Remember when products used to come with instruction manuals? You know, those little booklets that thanked you for buying the product, explained how it worked and provided helpful advice.

Even though today’s tech products have become more complicated, few come with more than a safety warning and a few tips for getting started. And that’s a shame, because the product designers work hard to create products that do so much, and few buyers will ever know what they’re missing. In fact, the manual that came with a $99 Air Fryer was more complete than the manual that came with my $900 iPhone.

Let me give you some examples to show how much we are missing by not being provided with thorough instructions, I’m going to challenge owners of iPhones by describing three features that I bet most of you are unaware of. These are not minor features, but ones you can use everyday.

The first is a feature that you can use whenever you use the keyboard to compose a message or enter words. Touch the space bar on the virtual keyboard and watch what happens: all of the letters on the keys disappear and the keyboard turns into a trackpad where you can use your finger to move the cursor around the text you are typing.  This works great for editing your text.

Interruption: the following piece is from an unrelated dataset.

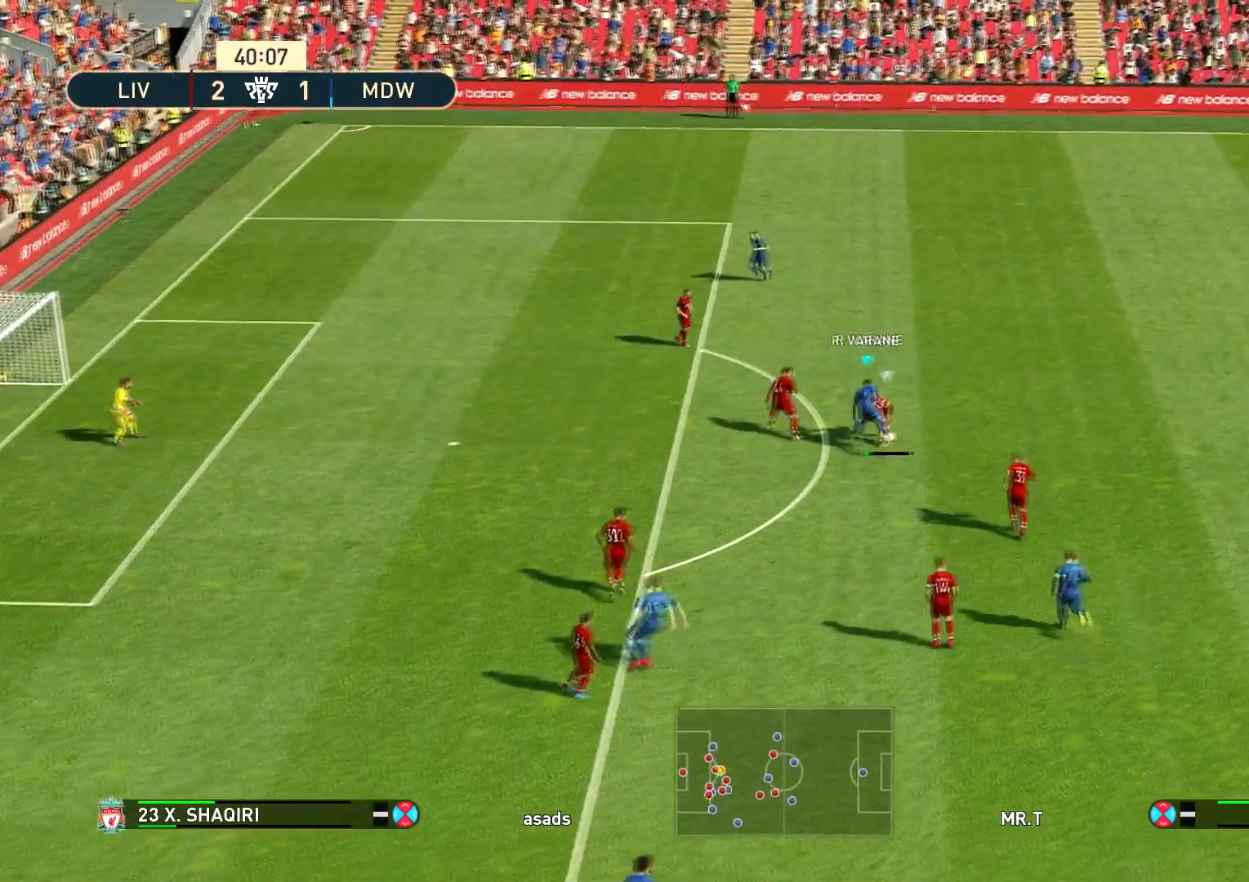
{"buttons": ["SQUARE", "R1"], "left_stick": "up-right", "right_stick": "center", "events": [[150, "left_stick", "up"], [383, "left_stick", "up-right"], [483, "SQUARE", "down"]]}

The second feature is something included in the latest software update. It essentially adds an invisible button to the back of your iPhone. Go to Settings > Accessibility and select Touch.  Go to the bottom of the list and select Back Tap. That allows you to select two different actions when tapping the back of the phone twice or three times. I have mine set to display Control Center with two taps and take a Screenshot with 3 taps. And it works even with a case on the phone.

While you’re in the accessibility section check out all the other things you can do. One of my favorites is the Magnifier. It’s the third item in the Accessibility list. Turning it on allows the built-in app, Magnifier, to use the camera to display an enlarged view of whatever it sees. There are even controls to adjust illumination and magnification and snap a picture.


Lastly, here’s a feature that’s great for watching videos and viewing photos on your TV from your phone, tablet and computer. It’s called AirPlay on Apple devices and Chromecast on Android and PCs. The feature uses WiFi to connect your device to your TV.

Apple devices have AirPlay built in, and many smart TVs have AirPlay or it can be added with a Roku stick. You need it on both your device and TV for it to work. On an iPhone or iPad go to the Control Panel and select screen mirroring and what’s on your device will magically appear on your TV including the sound. This is a great feature for those that do a lot of Zoom and FaceTime calls.

Pointing out these features are to simply note out how the great disparity between what are devices are capable of doing compared to how we use them. The failure of our not using them is not our fault, but the fault of the companies that produce the products from failing to tell us. In fact, there’s a wide disparity between what companies do tell us and what’s actually useful for us to know. During Apple’s recent introduction of iPhones we heard about none of these features. Instead we heard about how fast their processors were, something of little benefit to us.

Currently, the best way to learn of these new features is to try to find online tutorials, YouTube videos, purchase 3rd party books, or just Google about them. Unfortunately, you need to have an inkling of the feature before you can search for it.


Follow up

When I reported on the new iPhone 12 line, I advised waiting to see how their battery lives would be once they were tested. The reports are in and other than the large iPhone 12 Pro Max, all of the phones have slightly less battery life compared to their predecessors. So you may want to buy these phones for some of their new features, but don’t buy them for better battery life.